In one of the the largest anti-corporatization protests to date, 40,000 people gathered in the sleepy town of Millau in rural southern France on July 2. They came to express their support for farmer-turned-revolutionary Jose Bove, who is on trial for destroying a half-built McDonald's restaurant. Bove has become the de faco leader of the anti-biotech and anti-corporatization movement in France, and has made a name for himself throughout Europe and much of the rest of the world for his militant positions against the World Trade Organization (WTO) and other global political bodies which he sees as threats to agriculture, health, and the economy in France and elsewhere.

Bove made the most of the spectacle by arriving to the couthouse in a horse-drawn cart while the throngs chanted agaigainst "McDomination". The trial itself was broadcast on huge screens outside the courtroom, while others in the crowd busied themselves with street theater, workshops, debates, and concerts.

Jose Bove
Bove considers McDonald's to be the perfect symbol of the threat of globalization.

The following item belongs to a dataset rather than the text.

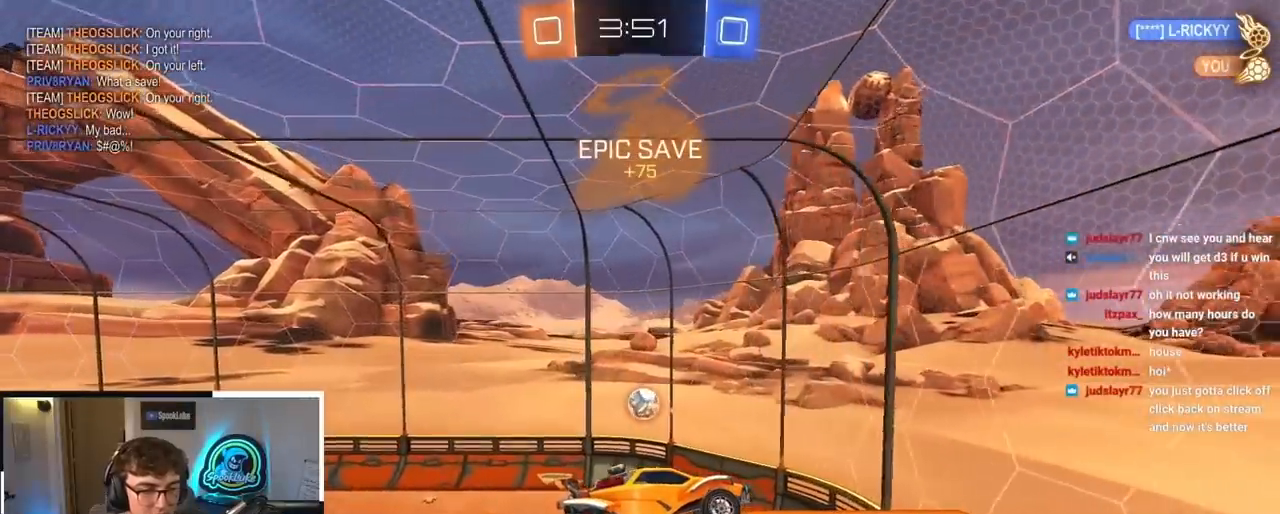
{"buttons": [], "left_stick": "center", "right_stick": "center", "events": [[200, "left_stick", "down-left"], [383, "left_stick", "center"]]}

McDonald's requires gargantuan scale factory farming practices, and is in a march toward a type of cultural genocide as its products replace the usually healthier and more eco-friendly local food choices around the world.

Bove's group, the agricultural trade union Confederation Paysanne has been working full time to get their message out. Their mission is to convince politicians to rethink their positions on globalization, which Bove feels is threatening human rights, diversity, and the overall quality of people's lives.

Bove has also set up a group of experts in the fields of law, finance, and economics to closely monitor the WTO headquarters in Geneva, Switzerland like a "giant microscope."